第43章 疾走するケダモノ
先輩と別れて、急に淋しくなった。
さっき、先輩の前で大泣きしてしまって、すんごく恥ずかしかった、と小さく反省する。
だって、なんか止められなくって。
溢れちゃって。
寮の大きな扉の前で、私はふっと立ち止まって下を向いた。
誰かに会いたいと、切に思った。
話がしたい、と思った。
一人で居るのが、無性に怖くって。
誰か、起きてないかな。
なんて。
それから、腕に力を込めて扉を開けた。
ちょっぴりだけ、期待して。
そしたら、
「あっ」
いた。
真っ赤な髪の彼が。
さっきまで、頭の中にいた彼が。
ソファに座って腕を組んで、ぐっすり、寝ちゃってる。
「え…えい、じろーくん?」
なんでだろ、どうしているんだろう。
そんなのが頭の中が飛び回って。
胸がなんだか、チリッとした。
チリって、なんか。熱くて。
「あのぅ…風邪ひいちゃ…」
つんつんしても、全然起きない。
肩をつんつんしても。
頭をつんつんしても。
全然起きない。
「……あの、ね、鋭児郎くん。今日、助けてくれて…ありがとう。」
眠ったままの彼に、私はゆっくり、話し始めた。
つんつん、しながら。
「嬉しかった…けど、もっと頑張らなきゃなって、なった。…鋭児郎くんは?」
鋭児郎くんがこっくりこっくりするのが楽しくて、頷いてくれてるみたいで面白くて、私はふひひと笑った。
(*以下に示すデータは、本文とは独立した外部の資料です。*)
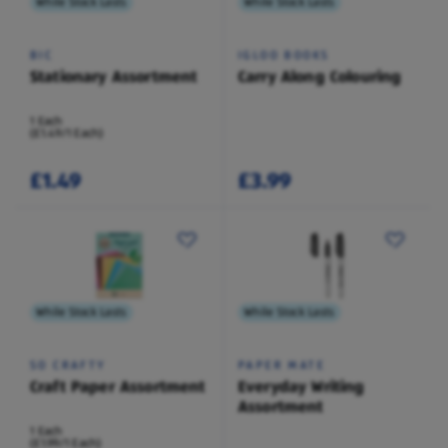
While Stock Lasts
While Stock Lasts
BIC
IGLOO BOOKS
Stationary Assortment
Carry Along Colouring
1 Each
(£1.49/1 Each)
£1.49
£3.99
While Stock Lasts
While Stock Lasts
SO CRAFTY
PAPER MATE
Craft Paper Assortment
Everyday Writing
Assortment
1 Each
(£1.99/1 Each)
「私ね、鋭児郎くんの、そーやっておろしてる髪も、かっこいいって、思う。」
お昼の彼より丸っこくて。ライオットじゃないって思うと、なんだかホッとした。
「そのままの君も、好きだな。」
ヒーローの“アマネ”は、ヒーローである“烈怒頼雄斗”は、前に進まなきゃいけない。
でもその中に、ただの私や、ただの“鋭児郎くん”が居て。好きなものを食べたら美味しくて、遊ぶのが楽しくて。そんな、彼らが居て。
そんな彼らは居なくならないで、そこにいて欲しいって、思ってしまう。
そんな不埒なことを考えながら、つんつんして。
「…ん、だ…。あん、ど…?」
「あ、起きた。」
つんつんしてたら、起きた。
寝起きの彼は、寝惚けていて、
「…ゆめ、か?」
「ううん。」
「ゆ、め…か。」
「ちがっ、」
あんどーって、手を伸ばしたかと思えば。
寝惚けた彼は、私の手をギューっと握った。